It's springtime!! Trees are budding, crocuses are blooming, and daffodils too! And it's raining. But hey, it's not snowing! The trees and hedges have tiny bright green leaves that from a distance make the trees and hedges look as if they have a haze sitting in their branches.
So, I've been reading a lot lately. Still recovering from the cough from hell, sorta. Have you ever read a book, an essay, an article- anything really where every so often you have to put it down and contemplate the sentence or passage you just read? Not just because there were about ten commas and you have to try to figure out what the writer just said. But rather because that sentence or passage was so well crafted that you need to stop and take moment to marvel at it in wonder. The book I just finished reading is "Housekeeping" and some years ago was adapted into a movie. The movie was really very good, but like most movies doesn't hold a candle to the book. The entire book is written so well, in that "I must stop and think about what I just read" sort of way. The author's name is something like Maryieleen Robertson, or Robinson (the book is at my place and I am currently sitting in my mother's living room). I highly recommend the book. It's about two young girls and is written from the perspective of one of them.

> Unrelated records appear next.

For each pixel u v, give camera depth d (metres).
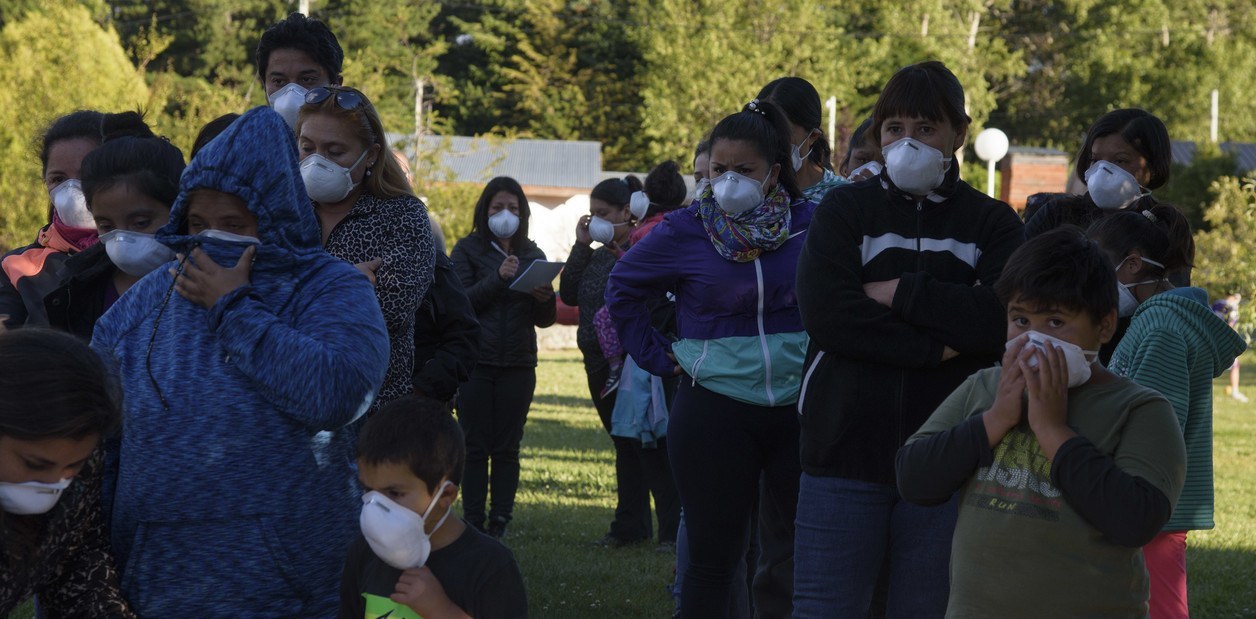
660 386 7.18
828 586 3.69
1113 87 60.12
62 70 23.22
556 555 7.04
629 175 8.04
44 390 2.33
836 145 38.03
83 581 2.80
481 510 7.38
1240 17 63.91
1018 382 2.88
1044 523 2.83
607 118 54.25
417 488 2.77
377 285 3.70
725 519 4.27
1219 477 11.30
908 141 3.62
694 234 4.39
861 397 3.65
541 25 55.47
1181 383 3.91
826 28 53.69
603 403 7.56
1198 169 37.12
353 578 2.92
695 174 5.34
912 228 3.74
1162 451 2.78
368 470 2.79
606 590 6.25
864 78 53.38
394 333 3.81
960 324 3.57
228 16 50.97
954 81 3.72
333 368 2.82
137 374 2.89
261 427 2.85
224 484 2.83
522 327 7.38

Last night my mother and I watched the ultimate in mother-daughter movies. "Grey Gardens". We're both still a little bit in shock I think. Sometimes a movie can hit a little too close to home. Not that she and I are like to end up living in a ramshackle house feeding raccoons and wearing skirts on our heads. But the way they sort of depended on each other, and the manner in which they spoke to each other is very much like Mama Bird and myself. Although, if I start calling her "Mother Darling" she may have me committed. Not that I could blame her.
To go with this movie Mama Bird and I attempted to have a "meal" that was fitting with the movie (It was on cable). We got truffle mouse (we couldn't find pate or foie gras), capers, and white bread. We also got cream cheese and put caviar over it along with some red onions. The type of caviar used was red lumpfish, found on the shelf next to the canned tuna. This is the type that you're SUPPOSED to use. Now I had had this before and liked it. Apparently my tastes have changed somewhat, because it was awful. All of it. We got a bag of ruffles and called it even.
Speaking of food, today being Sunday, it is a cooking day for me. And spring having sprung, we're having morel mushrooms. This will be the only meal where we buy morels. Because morels are insanely expensive. So for dinner tonight we are having pasta (hand made earlier this afternoon) in a light cream sauce with sauteed morels.
To make the pasta one needs a pasta roller. And cutter. Then it's just a pound of flour (about 4ish cups) and 5 eggs.
Mix, roll, cut, and allow to dry for a few hours. Then just cook the same way you would any pasta.
The morels and the sauce are likewise easy. Sauté the morels in butter. You might want to do that last, because it doesn't take long at all. For the sauce you take a small amount of butter, melt it in a sauce pan, add grated parmesan and heavy cream. Not very much of either, you don't want to overpower the mushrooms, but enough to sort of lightly coat you pasta when you serve it. I add a little (tiny) bit of garlic to the sauce and this time will be adding the barest of pinches of white truffle salt. For those of you who really like cooking, and who like really fancy food, white truffle salt will be your new best friend. It's about $15 for a 2 oz jar, but you literally only need to use a teeny tiny pinch to give whatever dish you're making a very rich flavor. That 2 oz jar should last me about 2 or 3 YEARS. Even if I used it more often, I don't think I could use it all by then! Check with your local specialty spice shop to see if you can find it, otherwise google it. I got mine from The Spice House in Chicago (a place that smells like I imagine heaven does).